Sliding hiatal hernia presents with symptoms of GERD and is treated along the same lines.
- High dose antacids
- H2- receptor blockers
- Proton Pump Inhibitors (drug of choice)
PPIs mostly relieve the symptoms of GERD, but in a fraction of patients, the treatment yields poor results. Surgery is considered in patients who experience the following:
- Failed medical treatment
- Patient’s preference: opt for surgery despite successful medical management (due to the quality of life considerations, a lifelong need for medication intake, expense of medicines, etc.
- Complications of GERD (e.g., Barrett’s oesophagus with dysplasia, peptic stricture)
- Extraesophageal manifestations (asthma, hoarseness, cough, chest pain, aspiration)
Surgical treatment can be performed either by laparoscopy or open surgery.
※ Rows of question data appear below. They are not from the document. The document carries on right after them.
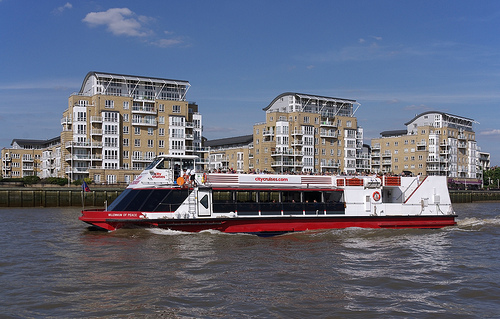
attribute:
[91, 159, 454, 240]
boat — long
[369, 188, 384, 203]
life ring — orange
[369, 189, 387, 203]
lifesaver — orange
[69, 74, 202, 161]
buildings — brown, white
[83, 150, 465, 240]
boat — white, red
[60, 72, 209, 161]
building — large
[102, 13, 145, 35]
cloud — white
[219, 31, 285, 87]
sky — clear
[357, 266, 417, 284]
waves — small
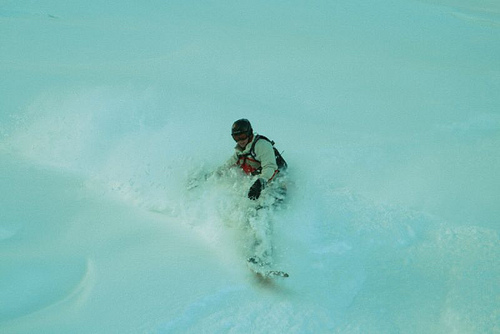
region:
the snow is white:
[352, 92, 434, 202]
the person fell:
[185, 75, 305, 292]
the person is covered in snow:
[207, 96, 292, 297]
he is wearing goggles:
[225, 128, 256, 146]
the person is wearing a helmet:
[227, 111, 254, 138]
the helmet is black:
[216, 115, 256, 135]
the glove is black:
[241, 177, 273, 205]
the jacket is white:
[255, 145, 283, 181]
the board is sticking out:
[247, 243, 314, 299]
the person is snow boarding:
[200, 107, 302, 284]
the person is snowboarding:
[168, 109, 315, 289]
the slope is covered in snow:
[16, 15, 484, 325]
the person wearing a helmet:
[211, 104, 307, 295]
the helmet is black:
[222, 115, 262, 149]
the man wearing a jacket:
[204, 138, 289, 216]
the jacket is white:
[203, 137, 298, 224]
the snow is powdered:
[169, 150, 260, 232]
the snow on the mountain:
[45, 102, 100, 203]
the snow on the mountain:
[24, 143, 178, 331]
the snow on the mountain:
[353, 29, 499, 157]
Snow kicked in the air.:
[164, 160, 325, 284]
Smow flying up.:
[108, 158, 264, 213]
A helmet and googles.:
[225, 109, 254, 151]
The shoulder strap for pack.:
[250, 132, 274, 161]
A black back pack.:
[271, 132, 295, 179]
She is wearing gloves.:
[244, 170, 270, 208]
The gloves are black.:
[243, 177, 268, 201]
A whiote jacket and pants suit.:
[213, 129, 297, 258]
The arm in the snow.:
[178, 135, 235, 202]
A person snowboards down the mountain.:
[184, 74, 315, 299]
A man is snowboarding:
[180, 103, 324, 308]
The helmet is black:
[213, 103, 268, 152]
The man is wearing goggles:
[223, 114, 262, 149]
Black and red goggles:
[226, 126, 264, 141]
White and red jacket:
[205, 110, 308, 213]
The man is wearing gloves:
[236, 173, 278, 201]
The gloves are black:
[235, 171, 268, 208]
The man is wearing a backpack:
[228, 111, 304, 192]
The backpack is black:
[246, 131, 299, 190]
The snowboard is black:
[234, 248, 314, 300]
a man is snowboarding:
[121, 93, 304, 298]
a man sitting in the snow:
[165, 35, 302, 329]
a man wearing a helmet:
[164, 95, 344, 282]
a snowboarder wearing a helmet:
[186, 114, 350, 317]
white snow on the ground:
[14, 149, 124, 292]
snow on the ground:
[29, 168, 113, 255]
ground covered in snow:
[22, 161, 170, 306]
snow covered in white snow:
[34, 209, 186, 319]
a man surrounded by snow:
[144, 98, 339, 330]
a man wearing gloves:
[139, 32, 354, 332]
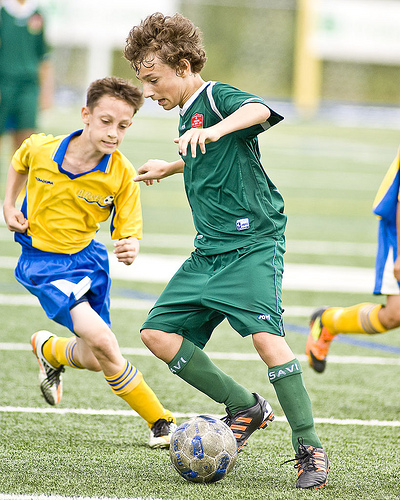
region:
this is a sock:
[262, 340, 337, 470]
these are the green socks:
[148, 323, 334, 457]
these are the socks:
[32, 311, 328, 463]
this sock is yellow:
[95, 355, 193, 440]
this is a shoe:
[282, 433, 350, 498]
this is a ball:
[138, 393, 247, 479]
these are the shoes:
[2, 315, 346, 496]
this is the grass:
[63, 440, 97, 464]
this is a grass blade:
[126, 469, 132, 477]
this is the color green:
[219, 284, 229, 290]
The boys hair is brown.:
[124, 9, 211, 109]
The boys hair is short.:
[124, 11, 206, 113]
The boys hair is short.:
[83, 71, 143, 157]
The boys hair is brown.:
[81, 73, 146, 155]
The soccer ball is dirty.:
[168, 415, 235, 481]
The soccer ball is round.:
[167, 418, 240, 484]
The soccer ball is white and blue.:
[167, 415, 244, 484]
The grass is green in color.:
[18, 436, 87, 490]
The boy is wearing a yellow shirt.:
[3, 136, 144, 258]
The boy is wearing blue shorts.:
[12, 240, 129, 330]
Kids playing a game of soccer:
[4, 9, 335, 492]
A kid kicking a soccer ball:
[115, 10, 345, 494]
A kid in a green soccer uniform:
[126, 12, 332, 487]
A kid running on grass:
[10, 65, 178, 453]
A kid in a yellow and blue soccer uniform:
[14, 75, 179, 455]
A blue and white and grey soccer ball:
[168, 412, 236, 485]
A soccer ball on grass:
[165, 411, 234, 490]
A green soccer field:
[0, 100, 394, 497]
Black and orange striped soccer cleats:
[219, 391, 332, 489]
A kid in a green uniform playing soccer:
[123, 7, 333, 490]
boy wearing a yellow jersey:
[36, 66, 141, 290]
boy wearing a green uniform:
[125, 18, 340, 330]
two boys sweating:
[36, 9, 285, 182]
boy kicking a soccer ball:
[156, 133, 348, 487]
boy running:
[21, 89, 144, 435]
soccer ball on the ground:
[161, 405, 244, 484]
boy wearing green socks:
[144, 321, 336, 417]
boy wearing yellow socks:
[43, 321, 151, 493]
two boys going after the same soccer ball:
[31, 17, 332, 492]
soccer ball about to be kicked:
[170, 406, 323, 496]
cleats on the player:
[293, 445, 333, 482]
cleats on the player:
[221, 400, 264, 445]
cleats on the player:
[144, 423, 171, 447]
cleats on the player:
[25, 337, 62, 411]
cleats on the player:
[300, 317, 346, 384]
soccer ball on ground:
[171, 416, 241, 490]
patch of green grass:
[41, 456, 63, 472]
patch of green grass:
[340, 459, 355, 475]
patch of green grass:
[354, 391, 386, 408]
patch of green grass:
[34, 415, 58, 430]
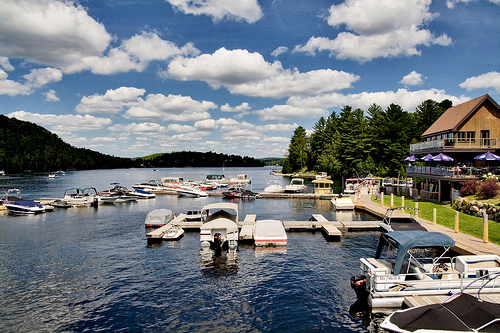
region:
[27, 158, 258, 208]
boats on the water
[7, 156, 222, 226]
boats on the water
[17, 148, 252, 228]
boats on the water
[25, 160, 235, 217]
boats on the water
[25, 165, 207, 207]
boats on the water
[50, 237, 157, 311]
the water is blue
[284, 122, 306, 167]
A tall green leaft tree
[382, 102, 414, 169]
A tall green leaft tree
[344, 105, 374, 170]
A tall green leaft tree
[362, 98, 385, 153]
A tall green leaft tree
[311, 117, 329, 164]
A tall green leaft tree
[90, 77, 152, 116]
A white cloud blue sky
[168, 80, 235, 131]
A white cloud blue sky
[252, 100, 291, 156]
A white cloud blue sky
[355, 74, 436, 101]
A white cloud blue sky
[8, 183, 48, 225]
this is a ship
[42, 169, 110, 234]
this is a ship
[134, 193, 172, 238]
this is a ship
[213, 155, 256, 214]
this is a ship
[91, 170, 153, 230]
this is a ship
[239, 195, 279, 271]
this is a ship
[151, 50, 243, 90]
this is a cloud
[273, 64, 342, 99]
this is a cloud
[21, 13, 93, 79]
this is a cloud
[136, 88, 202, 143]
this is a cloud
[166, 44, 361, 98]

The aim of the surgical treatment is to create an intra-abdominal oesophagus, aural repair and some form of wrapping of the stomach around the oesophagus to overcome the reflux (fundoplication).
This surgery comprises of constriction of the lower oesophagal sphincter to prevent reflux by covering the top of the stomach around an exterior of the lower oesophagus. Nissen describes the procedure as 360-degree fundoplication around the lower end of the oesophagus for a distance of 4-5cm (as shown on the picture on next page). Although it provides very good control of reflux, it is associated with over competent cardiac portion leading to dysphagia and gas bloat syndrome. In gas bloat syndrome, the stomach fills with air as belching becomes impossible due to over competent cardiac part of the stomach. The patient feels full after a meal and passes excessive flatus.
Partial fundoplication is carried out to avoid over-competency of the cardiac part, which involves the 270-degree gastric fundoplication around the distal 4cm of the oesophagus. Partial fundoplication can be performed posteriorly (Toupet) or anteriorly (Watson). It has fewer side effects as compared to total fundoplication but the failure rate is higher.
This device is a loop of small magnetic titanium beads hugging the intersection of stomach and oesophagus. The magnetic pull between the beads is solid and keeps the sphincter closed, but allows food to pass through. It can be fixed using laparoscope. New studies show improvements in this procedure.